Patrick Braouezec, député (PCF) de Seine-Saint-Denis, s'alarme des coups à répétitions portés par l'Elysée à la liberté d'expression.
Suppression des moyens financiers pour qu'une télévision publique de qualité existe, refonte de l'audiovisuel extérieur, concentration des médias, réforme des droits d'auteur, états généraux de la presse lancés du haut du perron de l'Elysée, multiplication des procédures d'outrage engagées par le pouvoir en place, libertés publiques bafouées.... On ne compte plus les atteintes portées à la liberté d'expression qui consciemment ou inconsciemment, volontairement ou involontairement, de son propre chef ou pour répondre à des pressions politiques ou économiques, voire les deux en même temps, est mise à mal.
S'il est un domaine que le président de la République pressurise tant qu'il peut, c'est celui de l'indépendance des esprits. De cette indépendance qui garantie l'accès à une information de qualité, éveille les citoyens, les rend conscients des problèmes qui les entourent.
Or, aujourd'hui, le cadre de travail quotidien des journalistes est régulé par les contraintes économiques et les pressions financières. Contraires économiques parce que les moyens humains, sous la pression du développement de nouveaux moyens de communication (internet, téléphonie mobile...) et des moyens matériels qui se développent, sont en baisse constante. Pressions financières parce que les grands moyens de communications actuels appartiennent aux plus grands groupes financiers (Dassault, Lagardère...).
L'ensemble est sans appel et dresse le portrait d'un corps de métier sous influence alors qu'il est appelé, dans ses fondements, à critiquer, disséquer, partager, recouper les informations en prenant le temps. C'est pour ce faire que nombre d'entre eux ont choisi cette voix. Le grand allié du journaliste est le temps.

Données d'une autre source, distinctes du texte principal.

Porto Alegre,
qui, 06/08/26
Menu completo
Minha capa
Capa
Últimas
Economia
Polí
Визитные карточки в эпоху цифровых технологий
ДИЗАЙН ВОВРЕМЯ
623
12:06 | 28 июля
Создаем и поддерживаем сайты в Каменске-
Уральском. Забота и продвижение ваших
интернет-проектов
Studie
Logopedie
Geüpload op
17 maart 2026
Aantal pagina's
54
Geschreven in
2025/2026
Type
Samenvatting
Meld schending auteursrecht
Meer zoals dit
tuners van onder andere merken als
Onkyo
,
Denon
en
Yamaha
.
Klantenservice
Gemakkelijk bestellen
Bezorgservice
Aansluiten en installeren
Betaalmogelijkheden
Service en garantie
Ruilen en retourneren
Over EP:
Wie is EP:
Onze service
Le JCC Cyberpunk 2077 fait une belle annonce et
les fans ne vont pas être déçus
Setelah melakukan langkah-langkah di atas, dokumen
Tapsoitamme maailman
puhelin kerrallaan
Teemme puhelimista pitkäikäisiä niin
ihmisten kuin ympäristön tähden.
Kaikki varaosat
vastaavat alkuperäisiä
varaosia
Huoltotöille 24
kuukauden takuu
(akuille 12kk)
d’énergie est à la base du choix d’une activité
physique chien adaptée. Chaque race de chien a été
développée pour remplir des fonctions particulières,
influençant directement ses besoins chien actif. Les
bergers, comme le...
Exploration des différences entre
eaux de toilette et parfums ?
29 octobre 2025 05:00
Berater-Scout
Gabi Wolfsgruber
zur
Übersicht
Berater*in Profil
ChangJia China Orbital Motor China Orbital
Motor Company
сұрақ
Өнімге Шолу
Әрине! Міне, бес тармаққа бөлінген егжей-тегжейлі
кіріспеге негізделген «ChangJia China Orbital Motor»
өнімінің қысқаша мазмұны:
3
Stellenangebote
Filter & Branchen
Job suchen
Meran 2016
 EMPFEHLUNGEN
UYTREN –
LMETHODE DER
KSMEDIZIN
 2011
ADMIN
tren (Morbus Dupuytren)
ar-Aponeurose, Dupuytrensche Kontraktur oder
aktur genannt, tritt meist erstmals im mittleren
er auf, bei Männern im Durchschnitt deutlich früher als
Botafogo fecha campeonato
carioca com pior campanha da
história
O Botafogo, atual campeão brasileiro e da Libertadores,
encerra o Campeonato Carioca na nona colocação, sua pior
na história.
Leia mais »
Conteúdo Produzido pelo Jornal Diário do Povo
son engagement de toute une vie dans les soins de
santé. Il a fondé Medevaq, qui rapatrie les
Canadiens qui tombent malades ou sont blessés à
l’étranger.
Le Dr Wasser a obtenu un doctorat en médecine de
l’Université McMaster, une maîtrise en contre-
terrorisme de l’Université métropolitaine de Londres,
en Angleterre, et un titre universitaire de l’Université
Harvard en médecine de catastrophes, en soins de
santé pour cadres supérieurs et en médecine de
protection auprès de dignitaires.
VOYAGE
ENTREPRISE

L'autre grand allié est son indispensable besoin d'indépendance des pouvoirs politiques et financiers. La rentabilité, contrairement à ce que M. Sarkozy ne cesse de marteler, ne doit en aucun cas dicter la conduite des journalistes.
Ne nous leurrons pas, la réforme de l'audiovisuel public n'a qu'une visée : sous couvert d'une amélioration en terme de contenu — qu'on attend avec impatiente mais dont on doute fortement — il s'agit tout simplement de déstabiliser le service public audiovisuel pour mieux le voir disparaître, mieux voir disparaître ce dernier rempart pour les investisseurs privés de faire enfin entendre ce qu'ils veulent. Sans contradiction aucune. Nulle part.
La pseudo-leçon de journalisme donnée il y a quelques semaines par le président de la République est inacceptable, car elle nie un principe fondamental dans notre démocratie : l'indépendance des médias, de ce salutaire quatrième pouvoir. Nous avions, sans succès, lors du débat sur les institutions, tenté de faire passer des amendements dans ce sens afin de constitutionnaliser ce fait simple : les médias doivent être libres de tout assujettissement politique !
Mais la liberté d'expression ne s'arrête aux capacités des journalistes de mener à bien leurs enquêtes, d'écrire normalement leurs articles, de monter sereinement leurs reportages, leurs documentaires. Elle est aussi victime d'une véritable intimidation, pour ne pas dire censure, dans le milieu culturel et artistique, sur Internet....
Que dire du ministère de l'intérieur qui pourvoit, une deuxième fois, en cassation La Rumeur, groupe de rap que la Cour d'appel de Versailles a pourtant relaxé au terme d'une longue procédure. Pourtant ces propos sont emprunts d'une véracité effective, corroborés par des historiens et même des gardiens de la paix qui sont venus témoigner au procès, rappelle l'avocat de Humé, le chanteur poursuivi par le ministère de l'intérieur depuis bientôt 6 ans. Le réquisitoire du président de la Cour d'appel de Versailles est pourtant très explicite et n'appelle pas de recours. Qu'à cela ne tienne, l'Etat revient à la charge une troisième fois.
Que dire de ces documents postés sur internet qui disparaissent trop vite parce que dérangeant politiquement....
Que dire encore de ces sifflets, pourtant reflet d'une réalité, qu'on voudrait taire plutôt que d'en saisir le sens.
Que dire enfin de la situation de Denis Robert, victime, depuis 2001, d'une énorme pression judiciaire, médiatique et politique, et qui après une énième condamnation, a pris la « décision douloureuse, mais réfléchie » de ne plus évoquer l'affaire Clearstream. « Je jette l'éponge », écrit-il tout en refusant un deal malhonnête. Autre victoire de la censure...
Les exemples sont nombreux. Ils alimentent quotidiennement les petites colonnes de nos journaux, circulent sur internet, sur les messageries.
Cette insidieuse censure n'a pas sa place dans notre démocratie. Nous ne pouvons laisser plus longtemps nos consciences s'endormir.